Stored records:
►

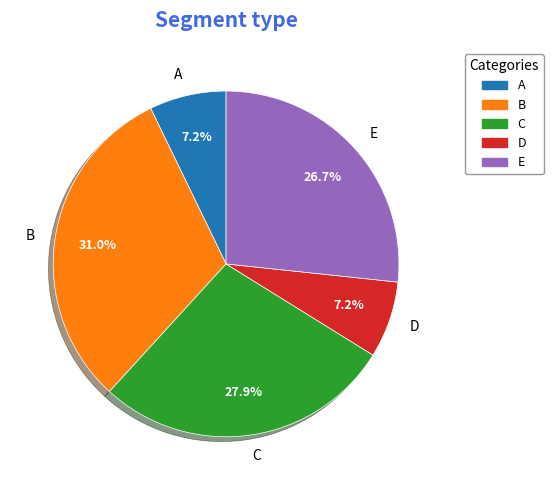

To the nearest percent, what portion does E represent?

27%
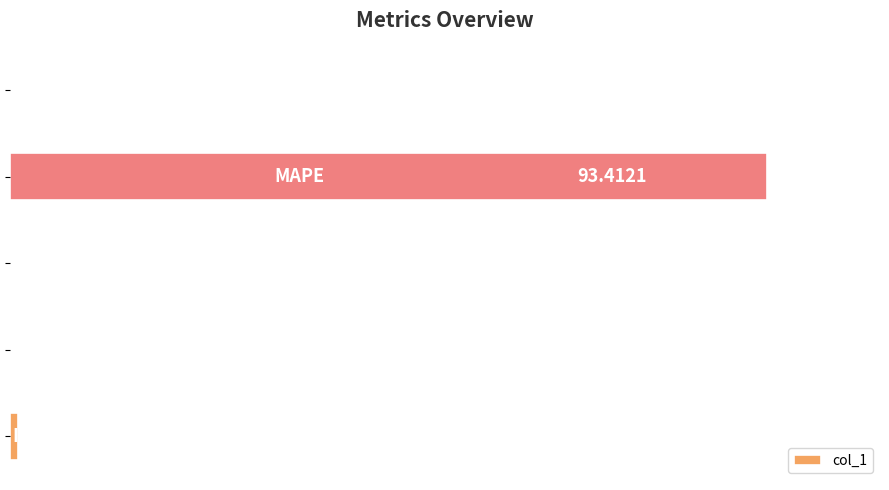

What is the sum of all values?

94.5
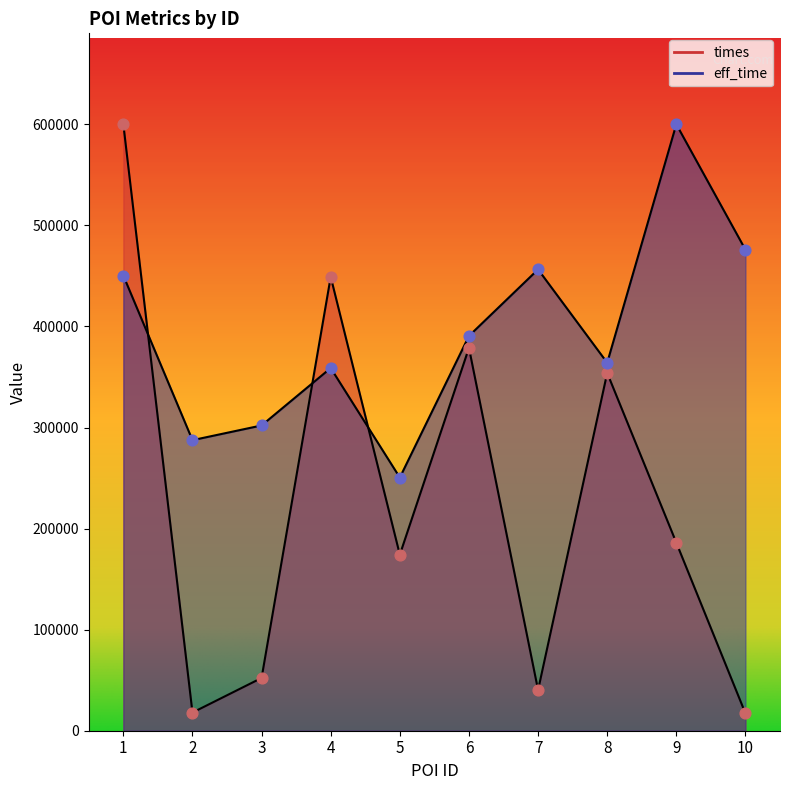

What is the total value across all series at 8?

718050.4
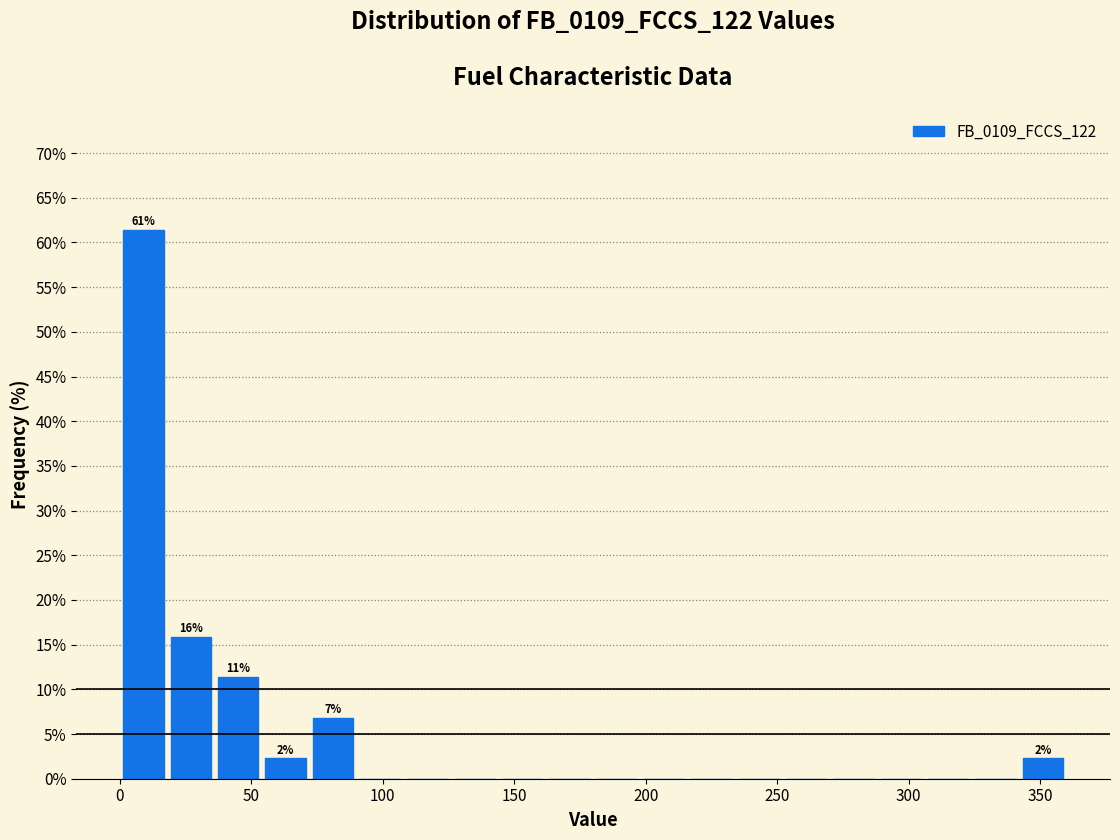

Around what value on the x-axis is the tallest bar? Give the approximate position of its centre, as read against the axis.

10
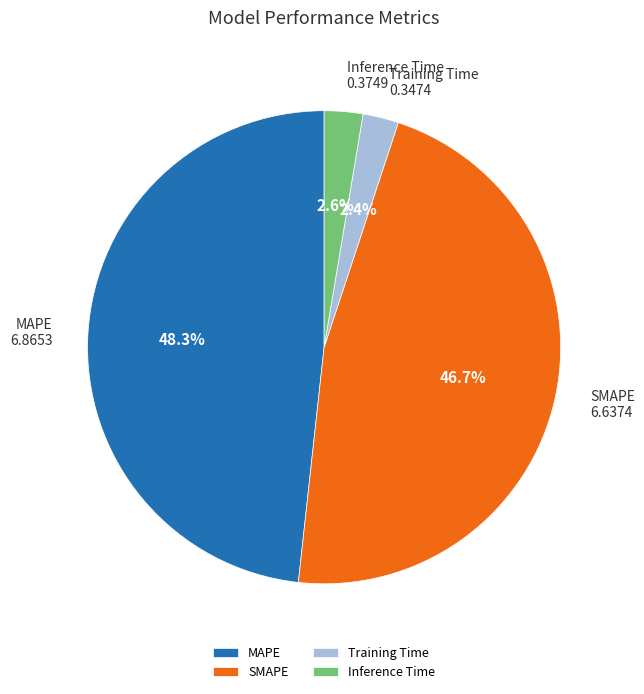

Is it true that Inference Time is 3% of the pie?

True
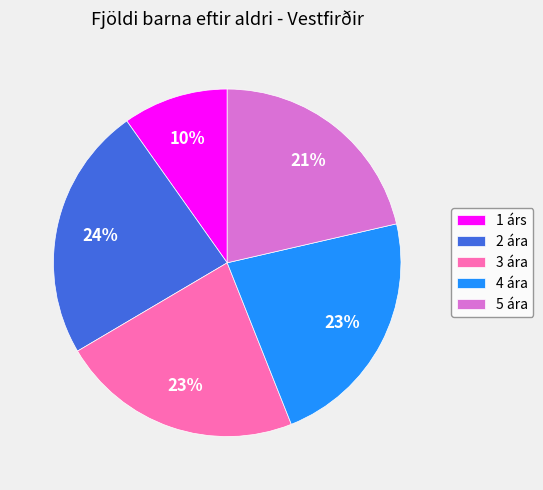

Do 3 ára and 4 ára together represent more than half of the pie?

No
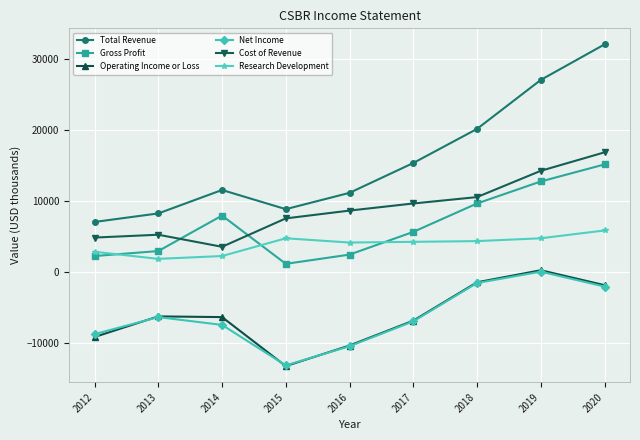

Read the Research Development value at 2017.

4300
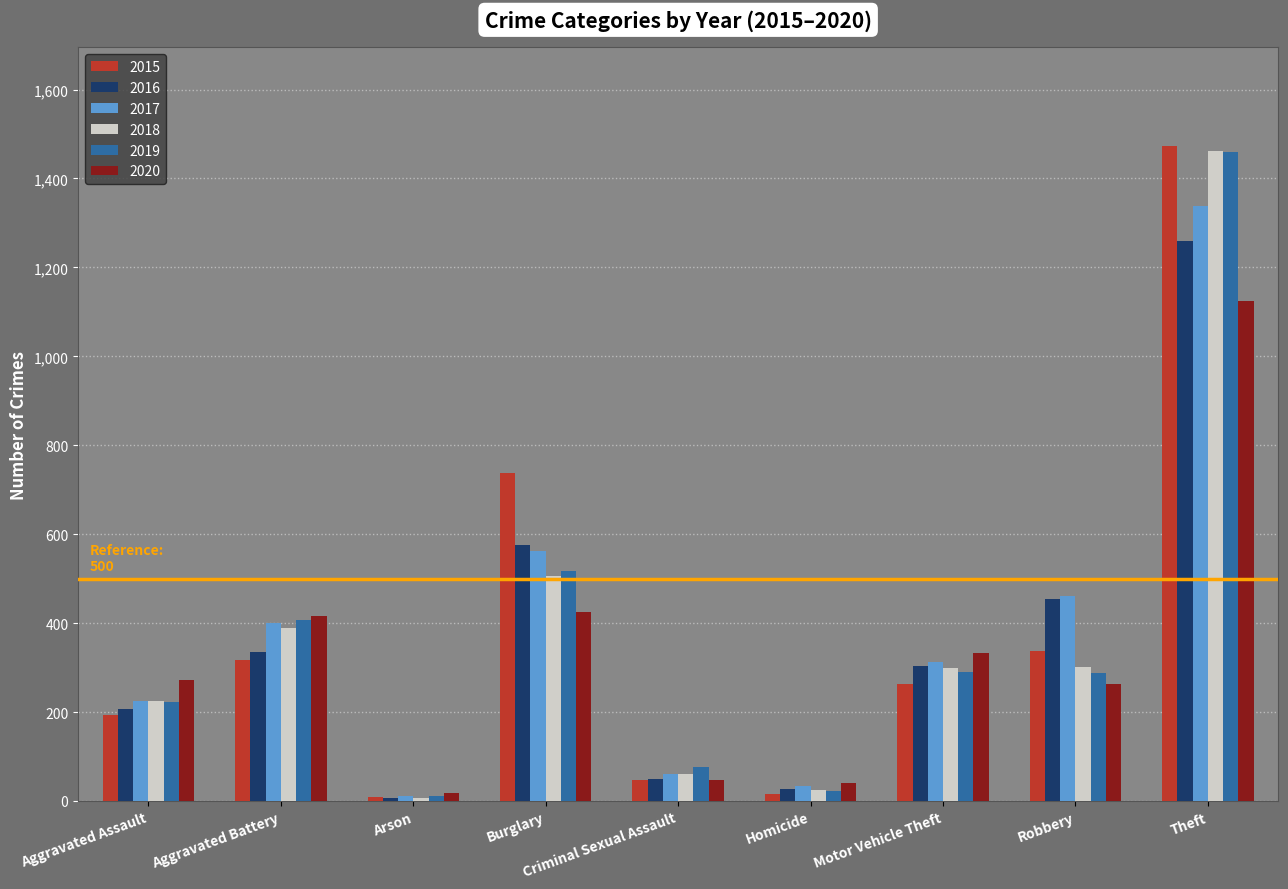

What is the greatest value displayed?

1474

◄

WORK TASK: Turn the records above into a Markdown table with two columns, "No." and "Text," putting each line in its own numbered row. Skip blank lines, and leave the pictures out of the table.

TASK OUTPUT:
| No. | Text |
|---|---|
| 1 | To the nearest percent, what portion does E represent? |
| 2 | 27% |
| 3 | What is the sum of all values? |
| 4 | 94.5 |
| 5 | What is the total value across all series at 8? |
| 6 | 718050.4 |
| 7 | Around what value on the x-axis is the tallest bar? Give the approximate position of its centre, as read against the axis. |
| 8 | 10 |
| 9 | Is it true that Inference Time is 3% of the pie? |
| 10 | True |
| 11 | Do 3 ára and 4 ára together represent more than half of the pie? |
| 12 | No |
| 13 | Read the Research Development value at 2017. |
| 14 | 4300 |
| 15 | What is the greatest value displayed? |
| 16 | 1474 |